SCOTUSblog By Amy Howe 3/10/2025
The Supreme Court on Monday agreed to weigh in on the constitutionality of Colorado’s ban on “conversion therapy” – that is, the effort to “convert” someone’s sexual orientation or gender identity. That announcement came as part of a list of orders released on Monday morning from the justices’ private conference last week.
Less than a year and a half ago, the Supreme Court declined to hear a challenge to a Washington state law that prohibits licensed therapists from practicing conversion therapy on children. Justices Clarence Thomas and Samuel Alito dissented from the decision not to weigh in then, indicating that they would have granted review. On Monday, the justices agreed to take up a challenge to a similar ban, this time from Colorado.

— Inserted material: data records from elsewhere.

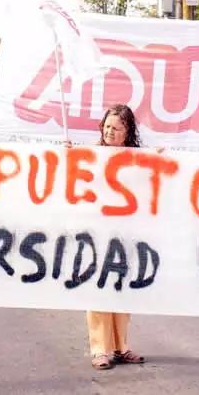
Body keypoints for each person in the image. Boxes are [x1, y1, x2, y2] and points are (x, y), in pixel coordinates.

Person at [80, 104, 146, 370]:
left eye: (115, 128)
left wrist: (165, 159)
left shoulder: (139, 158)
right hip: (97, 233)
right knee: (98, 289)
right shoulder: (92, 155)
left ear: (127, 131)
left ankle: (121, 346)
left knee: (121, 290)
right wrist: (67, 154)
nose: (109, 131)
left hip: (126, 233)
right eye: (106, 126)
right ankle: (100, 350)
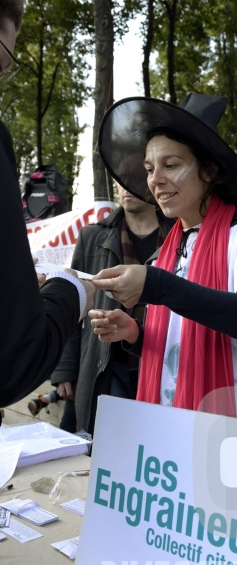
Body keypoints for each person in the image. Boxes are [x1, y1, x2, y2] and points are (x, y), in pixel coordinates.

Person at [90, 94, 237, 428]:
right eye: (150, 169)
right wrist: (135, 333)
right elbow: (180, 342)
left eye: (171, 165)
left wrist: (157, 285)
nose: (154, 180)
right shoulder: (167, 250)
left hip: (233, 435)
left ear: (208, 170)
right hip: (171, 429)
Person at [0, 0, 95, 409]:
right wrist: (74, 290)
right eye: (6, 52)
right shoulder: (94, 234)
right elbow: (13, 358)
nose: (5, 70)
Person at [50, 183, 174, 434]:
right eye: (119, 179)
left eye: (132, 178)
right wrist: (66, 369)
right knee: (99, 453)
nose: (125, 186)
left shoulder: (181, 235)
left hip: (163, 366)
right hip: (105, 364)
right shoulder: (92, 236)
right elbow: (75, 304)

The case was filed by Kaley Chiles, a licensed counselor and a practicing Christian. She sometimes works with clients who want to discuss issues such that, she says, “implicate Christian values about human sexuality and the treatment of their own body.” And although Chiles “never promises that she can solve” issues relating to gender identity, gender roles, and sexual attraction, “she believes clients can accept the bodies that God has given them and find peace.” She contends that the law violates her First Amendment rights to free speech and to freely exercise her religion.
The U.S. Court of Appeals for the 10th Circuit rebuffed Chiles’s challenge. It reasoned that Colorado enacted the law, based on evidence of the harms of conversion therapy, as part of its effort to regulate the health care profession and that the law primarily regulates therapists’ conduct, rather than their speech.

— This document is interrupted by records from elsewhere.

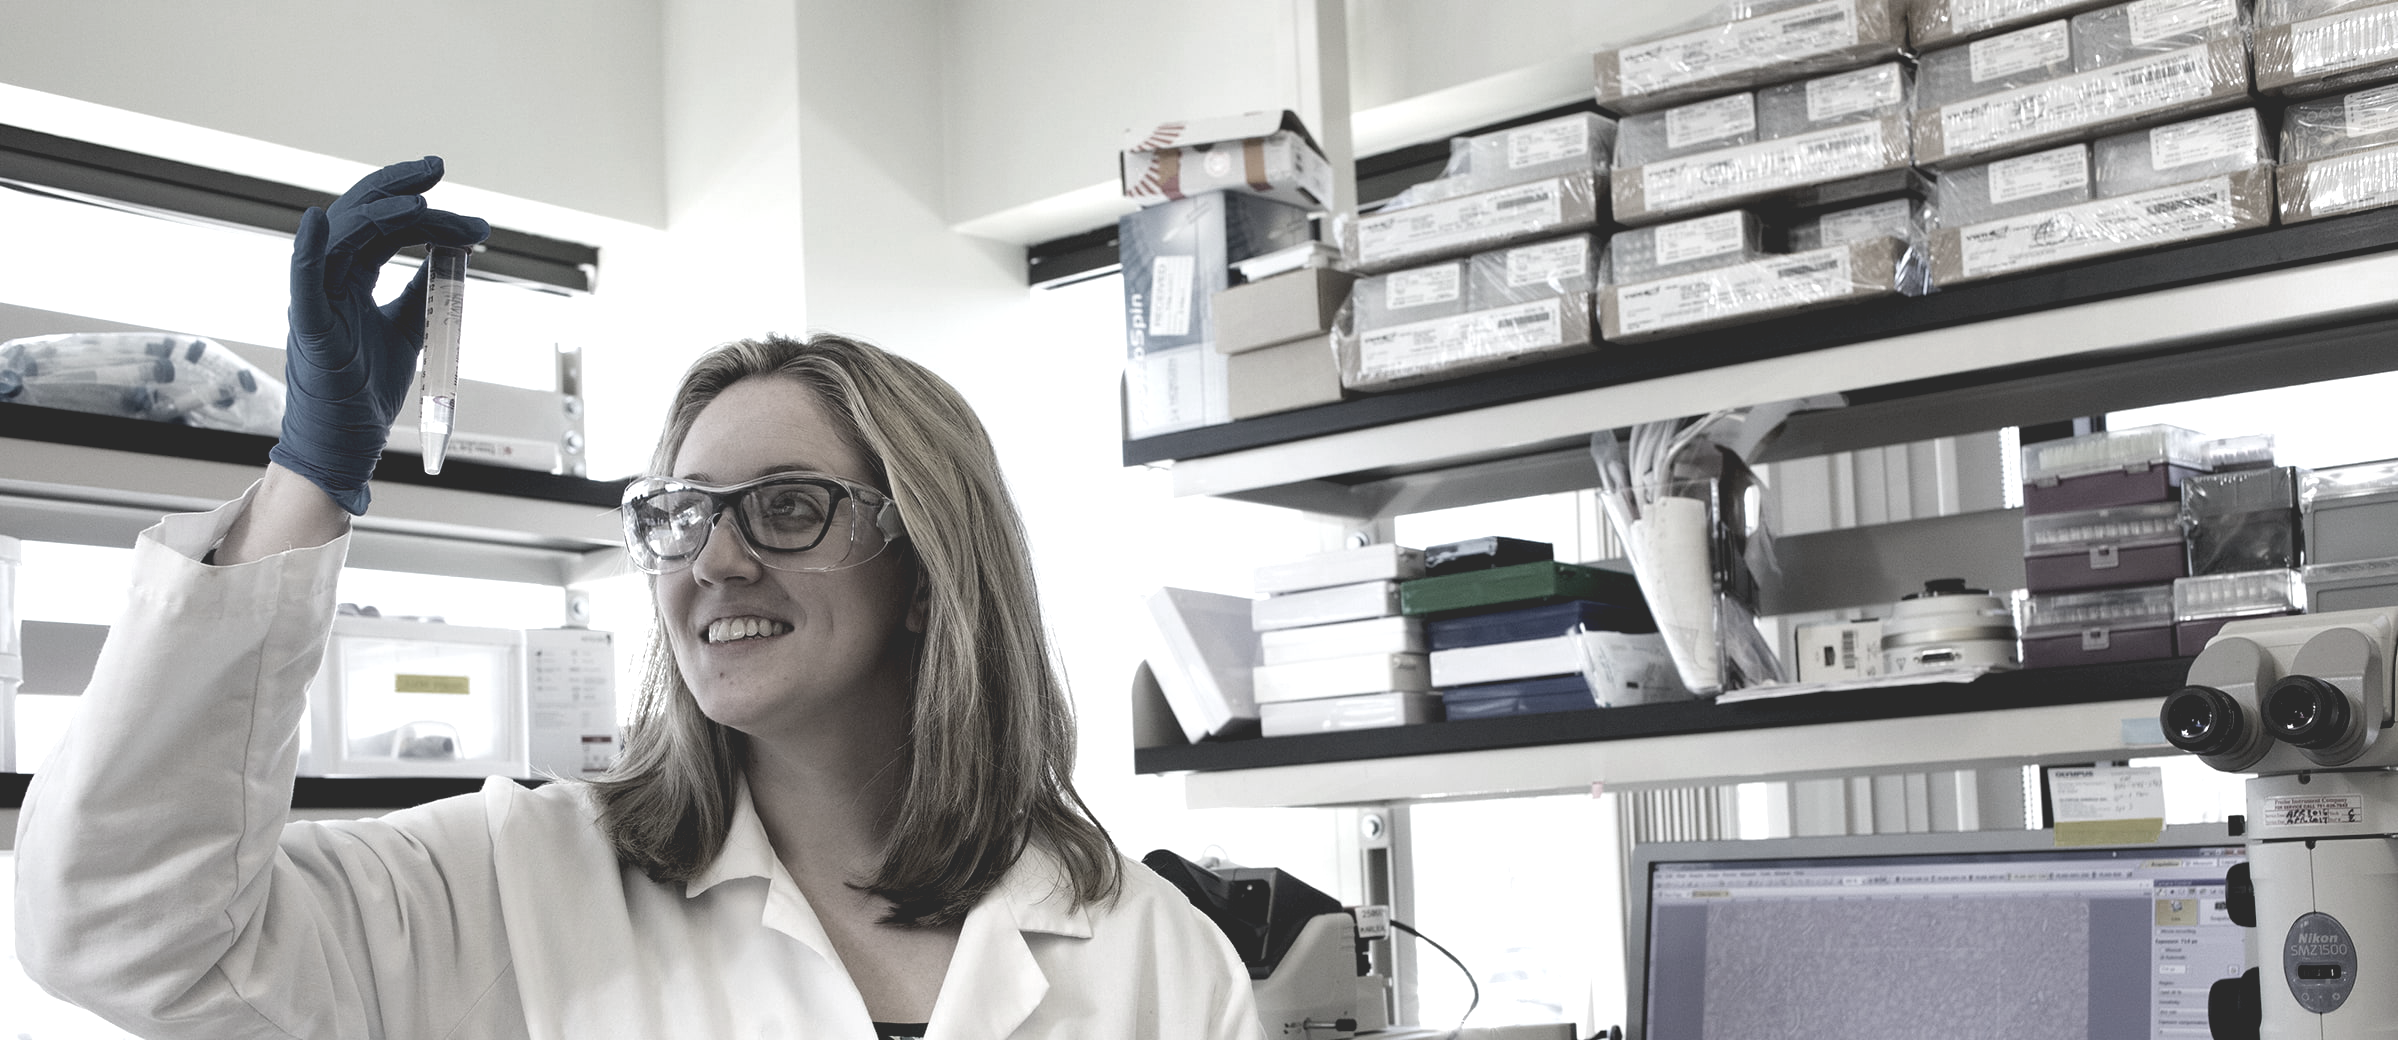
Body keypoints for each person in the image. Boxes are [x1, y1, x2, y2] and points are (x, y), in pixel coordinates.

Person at [13, 158, 1264, 1040]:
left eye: (784, 506)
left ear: (930, 561)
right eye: (676, 514)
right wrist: (309, 475)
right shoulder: (510, 883)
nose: (712, 560)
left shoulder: (1151, 952)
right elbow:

Chiles came to the Supreme Court in November, asking the justices to hear her case. She contended that governments like Colorado “do not have a freer hand to regulate speech simply because the speaker is ‘licensed’ or giving ‘specialized advice.’” And she warned that the 10th Circuit’s rule “has devastating real-world consequences. In jurisdictions with counseling restrictions,” she wrote, “many young people cannot receive the care they seek — and critically need.”

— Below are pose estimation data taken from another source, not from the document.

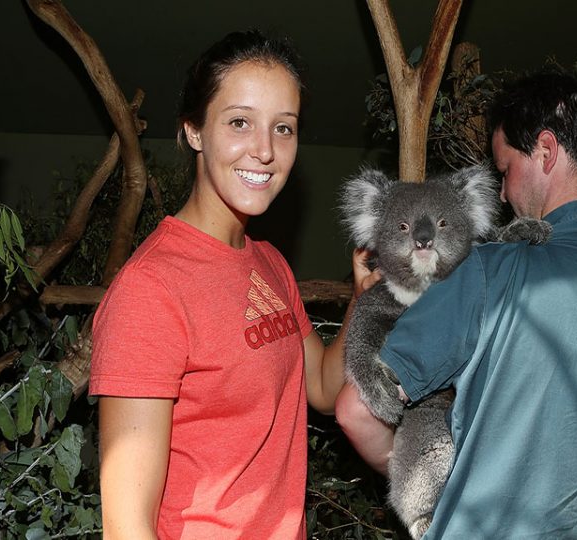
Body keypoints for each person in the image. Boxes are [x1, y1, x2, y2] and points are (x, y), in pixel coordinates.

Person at [334, 69, 577, 538]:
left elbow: (356, 411)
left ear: (545, 151)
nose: (502, 192)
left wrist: (432, 489)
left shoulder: (490, 271)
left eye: (505, 170)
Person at [89, 30, 377, 539]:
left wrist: (363, 300)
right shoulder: (150, 290)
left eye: (283, 128)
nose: (265, 151)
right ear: (194, 131)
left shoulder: (268, 262)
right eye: (239, 122)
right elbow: (126, 529)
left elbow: (325, 389)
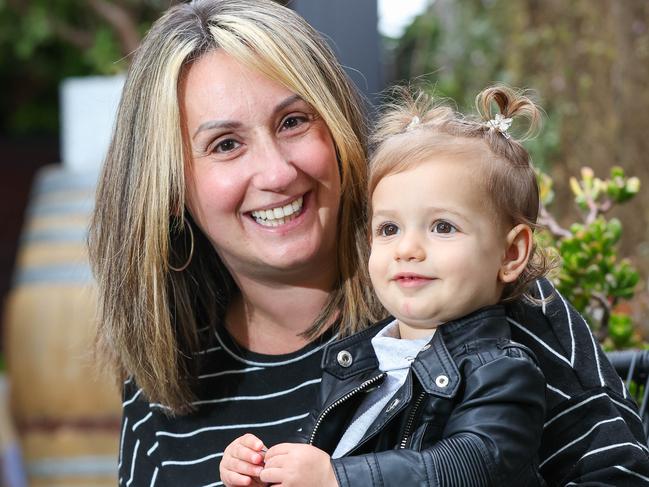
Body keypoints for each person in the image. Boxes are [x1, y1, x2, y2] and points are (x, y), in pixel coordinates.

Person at [87, 0, 649, 486]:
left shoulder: (479, 299)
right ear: (168, 186)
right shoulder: (165, 388)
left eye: (293, 122)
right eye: (226, 144)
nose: (277, 172)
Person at [220, 85, 550, 486]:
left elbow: (470, 465)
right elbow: (329, 457)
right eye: (389, 228)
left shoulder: (501, 369)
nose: (407, 249)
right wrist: (267, 470)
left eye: (443, 227)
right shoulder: (363, 362)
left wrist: (336, 478)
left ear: (510, 254)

The state countered that the ban on conversion therapy was based on “overwhelming evidence that efforts to change a child’s sexual orientation or gender identity are unsafe and ineffective.” And it distinguished Chiles’s counseling of her patients from “a chat with one’s college roommate,” emphasizing that the two scenarios receive different protections under the First Amendment. “Unlike laypersons,” it told the justices, “those who choose to practice as health professionals are required, among various other responsibilities, to provide treatment to their patients consistent with their field’s standard of care.”
In a brief order on Monday, the justices granted Chiles’s petition for review. The case will likely be argued sometime in the fall, with a decision to follow by summer 2026.
In a second case granted on Monday, the justices agreed to decide whether state procedural rules apply to lawsuits filed in federal court.